The values of the parameters in “Estimate” barely changed by removing the cls_profs variable, so it was likely collinear with the other variables
m_full <- lm(score ~ rank + ethnicity + gender + language + age + cls_perc_eval
+ cls_students + cls_level + cls_credits + bty_avg
+ pic_outfit + pic_color, data = evals)
summary(m_full)##
## Call:
## lm(formula = score ~ rank + ethnicity + gender + language + age +
## cls_perc_eval + cls_students + cls_level + cls_credits +
## bty_avg + pic_outfit + pic_color, data = evals)
##
## Residuals:
## Min 1Q Median 3Q Max
## -1.7836 -0.3257 0.0859 0.3513 0.9551
##
## Coefficients:
## Estimate Std. Error t value Pr(>|t|)
## (Intercept) 4.0872523 0.2888562 14.150 < 2e-16 ***
## ranktenure track -0.1476746 0.0819824 -1.801 0.072327 .
## ranktenured -0.0973829 0.0662614 -1.470 0.142349
## ethnicitynot minority 0.1274458 0.0772887 1.649 0.099856 .
## gendermale 0.2101231 0.0516873 4.065 5.66e-05 ***
## languagenon-english -0.2282894 0.1111305 -2.054 0.040530 *
## age -0.0089992 0.0031326 -2.873 0.004262 **
## cls_perc_eval 0.0052888 0.0015317 3.453 0.000607 ***
## cls_students 0.0004687 0.0003737 1.254 0.210384
## cls_levelupper 0.0606374 0.0575010 1.055 0.292200
## cls_creditsone credit 0.5061196 0.1149163 4.404 1.33e-05 ***
## bty_avg 0.0398629 0.0174780 2.281 0.023032 *
## pic_outfitnot formal -0.1083227 0.0721711 -1.501 0.134080
## pic_colorcolor -0.2190527 0.0711469 -3.079 0.002205 **
## ---
## Signif. codes: 0 '***' 0.001 '**' 0.01 '*' 0.05 '.' 0.1 ' ' 1
##
## Residual standard error: 0.4974 on 449 degrees of freedom
## Multiple R-squared: 0.187, Adjusted R-squared: 0.1634
## F-statistic: 7.943 on 13 and 449 DF, p-value: 2.336e-14
score_hat = 3.772 + 0.207x(gender) + 0.168x(ethnicity) - 0.206x(language) - 00.6x(age) + 0.005x(cls_perc_eval) + 0.505x(cls_credits) + 0.051x(bty_avg) - 0.191x(pic_color)

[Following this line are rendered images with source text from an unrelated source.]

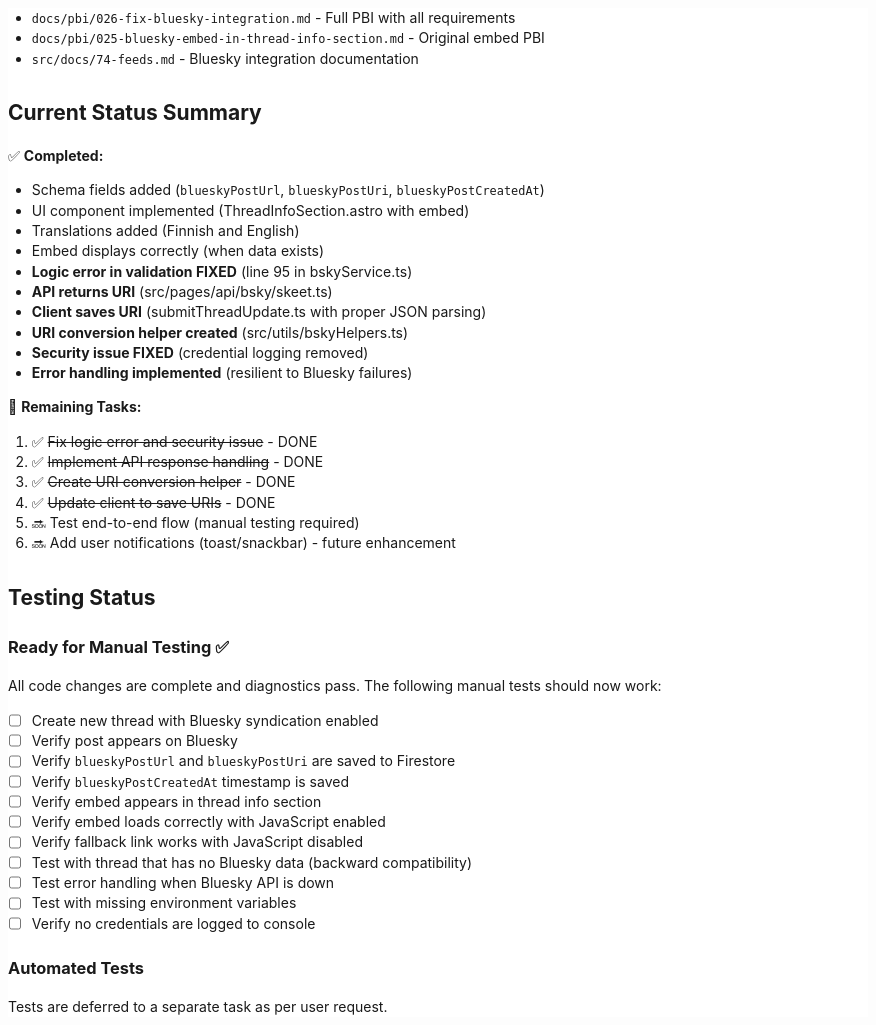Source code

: - `docs/pbi/026-fix-bluesky-integration.md` - Full PBI with all requirements
- `docs/pbi/025-bluesky-embed-in-thread-info-section.md` - Original embed PBI
- `src/docs/74-feeds.md` - Bluesky integration documentation

## Current Status Summary

✅ **Completed:**
- Schema fields added (`blueskyPostUrl`, `blueskyPostUri`, `blueskyPostCreatedAt`)
- UI component implemented (ThreadInfoSection.astro with embed)
- Translations added (Finnish and English)
- Embed displays correctly (when data exists)
- **Logic error in validation FIXED** (line 95 in bskyService.ts)
- **API returns URI** (src/pages/api/bsky/skeet.ts)
- **Client saves URI** (submitThreadUpdate.ts with proper JSON parsing)
- **URI conversion helper created** (src/utils/bskyHelpers.ts)
- **Security issue FIXED** (credential logging removed)
- **Error handling implemented** (resilient to Bluesky failures)

🎯 **Remaining Tasks:**
1. ✅ ~~Fix logic error and security issue~~ - DONE
2. ✅ ~~Implement API response handling~~ - DONE
3. ✅ ~~Create URI conversion helper~~ - DONE
4. ✅ ~~Update client to save URIs~~ - DONE
5. 🔜 Test end-to-end flow (manual testing required)
6. 🔜 Add user notifications (toast/snackbar) - future enhancement

## Testing Status

### Ready for Manual Testing ✅

All code changes are complete and diagnostics pass. The following manual tests should now work:

- [ ] Create new thread with Bluesky syndication enabled
- [ ] Verify post appears on Bluesky
- [ ] Verify `blueskyPostUrl` and `blueskyPostUri` are saved to Firestore
- [ ] Verify `blueskyPostCreatedAt` timestamp is saved
- [ ] Verify embed appears in thread info section
- [ ] Verify embed loads correctly with JavaScript enabled
- [ ] Verify fallback link works with JavaScript disabled
- [ ] Test with thread that has no Bluesky data (backward compatibility)
- [ ] Test error handling when Bluesky API is down
- [ ] Test with missing environment variables
- [ ] Verify no credentials are logged to console

### Automated Tests

Tests are deferred to a separate task as per user request.
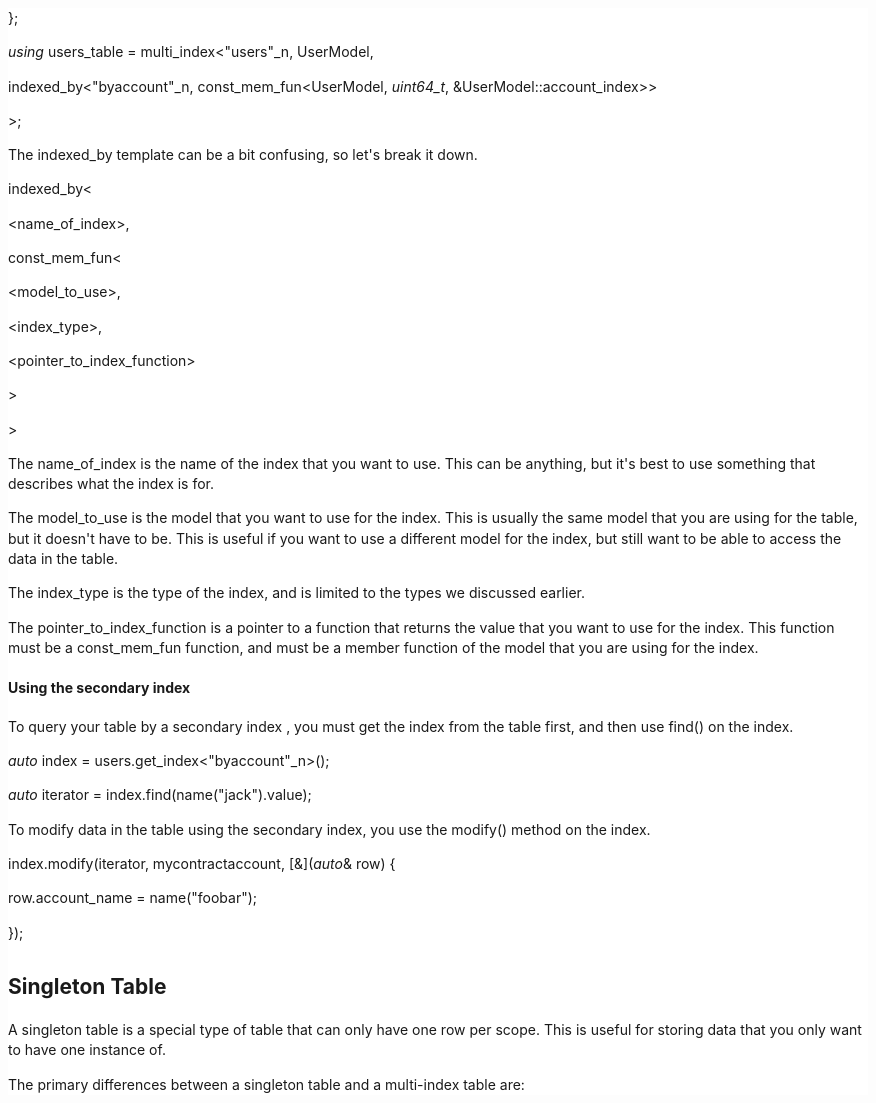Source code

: };

_using_ users_table = multi_index<"users"\_n, UserModel,

indexed_by<"byaccount"\_n, const_mem_fun<UserModel, _uint64_t_, &UserModel::account_index>>

\>;

The indexed_by template can be a bit confusing, so let's break it down.

indexed_by<

&lt;name_of_index&gt;,

const_mem_fun<

&lt;model_to_use&gt;,

&lt;index_type&gt;,

&lt;pointer_to_index_function&gt;

\>

\>

The name_of_index is the name of the index that you want to use. This can be anything, but it's best to use something that describes what the index is for.

The model_to_use is the model that you want to use for the index. This is usually the same model that you are using for the table, but it doesn't have to be. This is useful if you want to use a different model for the index, but still want to be able to access the data in the table.

The index_type is the type of the index, and is limited to the types we discussed earlier.

The pointer_to_index_function is a pointer to a function that returns the value that you want to use for the index. This function must be a const_mem_fun function, and must be a member function of the model that you are using for the index.

#### Using the secondary index

To query your table by a secondary index , you must get the index from the table first, and then use find() on the index.

_auto_ index = users.get_index&lt;"byaccount"\_n&gt;();

_auto_ iterator = index.find(name("jack").value);

To modify data in the table using the secondary index, you use the modify() method on the index.

index.modify(iterator, mycontractaccount, \[&\](_auto_& row) {

row.account_name = name("foobar");

});

## Singleton Table

A singleton table is a special type of table that can only have one row per scope. This is useful for storing data that you only want to have one instance of.

The primary differences between a singleton table and a multi-index table are:
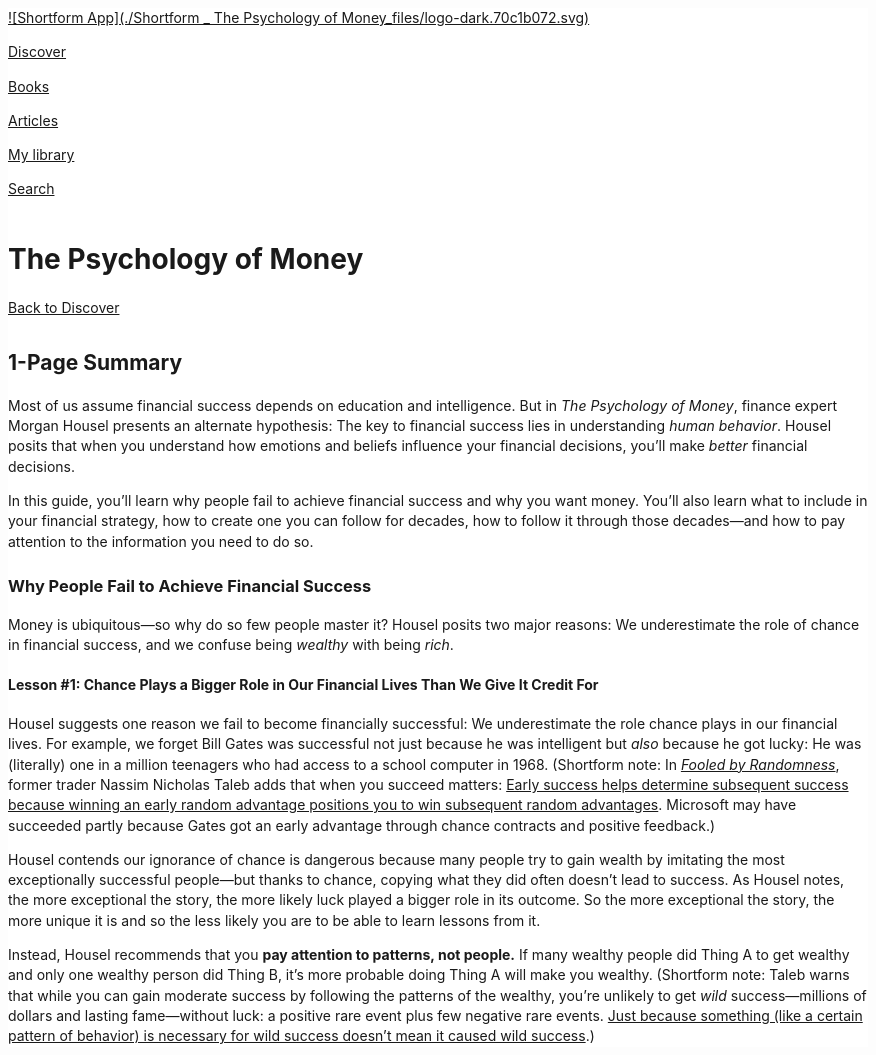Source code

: [![Shortform App](./Shortform _ The Psychology of Money_files/logo-dark.70c1b072.svg)](https://www.shortform.com/app)

[Discover](https://www.shortform.com/app)

[Books](https://www.shortform.com/app/books)

[Articles](https://www.shortform.com/app/articles)

[My library](https://www.shortform.com/app/library)

[Search](https://www.shortform.com/app/search)

# The Psychology of Money

[Back to Discover](https://www.shortform.com/app)

## 1-Page Summary

Most of us assume financial success depends on education and intelligence. But in _The Psychology of Money_, finance expert Morgan Housel presents an alternate hypothesis: The key to financial success lies in understanding _human behavior_. Housel posits that when you understand how emotions and beliefs influence your financial decisions, you’ll make _better_ financial decisions.

In this guide, you’ll learn why people fail to achieve financial success and why you want money. You’ll also learn what to include in your financial strategy, how to create one you can follow for decades, how to follow it through those decades—and how to pay attention to the information you need to do so.

### Why People Fail to Achieve Financial Success

Money is ubiquitous—so why do so few people master it? Housel posits two major reasons: We underestimate the role of chance in financial success, and we confuse being _wealthy_ with being _rich_.

#### Lesson #1: Chance Plays a Bigger Role in Our Financial Lives Than We Give It Credit For

Housel suggests one reason we fail to become financially successful: We underestimate the role chance plays in our financial lives. For example, we forget Bill Gates was successful not just because he was intelligent but _also_ because he got lucky: He was (literally) one in a million teenagers who had access to a school computer in 1968. (Shortform note: In _[Fooled by Randomness](https://shortform.com/app/book/fooled-by-randomness)_, former trader Nassim Nicholas Taleb adds that when you succeed matters: [Early success helps determine subsequent success because winning an early random advantage positions you to win subsequent random advantages](https://shortform.com/app/book/fooled-by-randomness/part-1). Microsoft may have succeeded partly because Gates got an early advantage through chance contracts and positive feedback.)

Housel contends our ignorance of chance is dangerous because many people try to gain wealth by imitating the most exceptionally successful people—but thanks to chance, copying what they did often doesn’t lead to success. As Housel notes, the more exceptional the story, the more likely luck played a bigger role in its outcome. So the more exceptional the story, the more unique it is and so the less likely you are to be able to learn lessons from it.

Instead, Housel recommends that you **pay attention to patterns, not people.** If many wealthy people did Thing A to get wealthy and only one wealthy person did Thing B, it’s more probable doing Thing A will make you wealthy. (Shortform note: Taleb warns that while you can gain moderate success by following the patterns of the wealthy, you’re unlikely to get _wild_ success—millions of dollars and lasting fame—without luck: a positive rare event plus few negative rare events. [Just because something (like a certain pattern of behavior) is necessary for wild success doesn’t mean it caused wild success](https://shortform.com/app/book/fooled-by-randomness/part-1).)
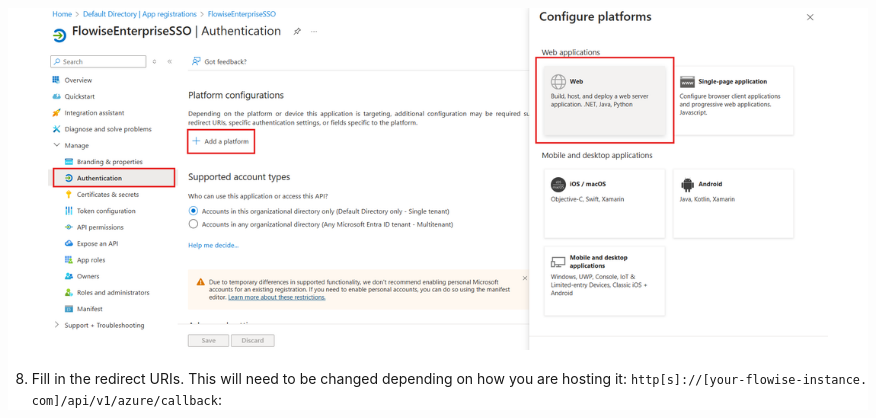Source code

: <figure><img src="../.gitbook/assets/image--201-.png" alt=""><figcaption></figcaption></figure>

8. Fill in the redirect URIs. This will need to be changed depending on how you are hosting it: `http[s]://[your-flowise-instance.com]/api/v1/azure/callback`:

best_model <- lm(score ~ gender + ethnicity + language + age + cls_perc_eval
+ cls_credits + bty_avg
+ pic_color, data = evals)
summary(best_model)##
## Call:
## lm(formula = score ~ gender + ethnicity + language + age + cls_perc_eval +
## cls_credits + bty_avg + pic_color, data = evals)
##
## Residuals:
## Min 1Q Median 3Q Max
## -1.85320 -0.32394 0.09984 0.37930 0.93610
##
## Coefficients:
## Estimate Std. Error t value Pr(>|t|)
## (Intercept) 3.771922 0.232053 16.255 < 2e-16 ***
## gendermale 0.207112 0.050135 4.131 4.30e-05 ***
## ethnicitynot minority 0.167872 0.075275 2.230 0.02623 *
## languagenon-english -0.206178 0.103639 -1.989 0.04726 *
## age -0.006046 0.002612 -2.315 0.02108 *
## cls_perc_eval 0.004656 0.001435 3.244 0.00127 **
## cls_creditsone credit 0.505306 0.104119 4.853 1.67e-06 ***
## bty_avg 0.051069 0.016934 3.016 0.00271 **
## pic_colorcolor -0.190579 0.067351 -2.830 0.00487 **
## ---
## Signif. codes: 0 '***' 0.001 '**' 0.01 '*' 0.05 '.' 0.1 ' ' 1
##
## Residual standard error: 0.4992 on 454 degrees of freedom
## Multiple R-squared: 0.1722, Adjusted R-squared: 0.1576
## F-statistic: 11.8 on 8 and 454 DF, p-value: 2.58e-15
The residuals are not normally distributed, so once again the Q-Q diagnostic plot tells us that linear modeling is likely not the best choice for this situation.
plot(best_model)shapiro.test(best_model$residuals)##
## Shapiro-Wilk normality test
##
## data: best_model$residuals
## W = 0.96414, p-value = 3.332e-09
This method of sampling is a type of hierarchical sampling, which influences the true degrees of freedom by violating the principle of independence between observations. In multiple ways this could cause a huge distruption in the modeling.
Based on the final model, the characteristics of a professor and course associated with a high evaluation score are the following:
Male, non-minority ethnicity, English speaking, young, evaluated by many students, only one credit in the course, high beauty score, having a picture in black and white.
I would not be comfortable generalizing these conclusions to professors in general, because this was just an observational study, and the sampled population is not necessarily representative of the population at any university.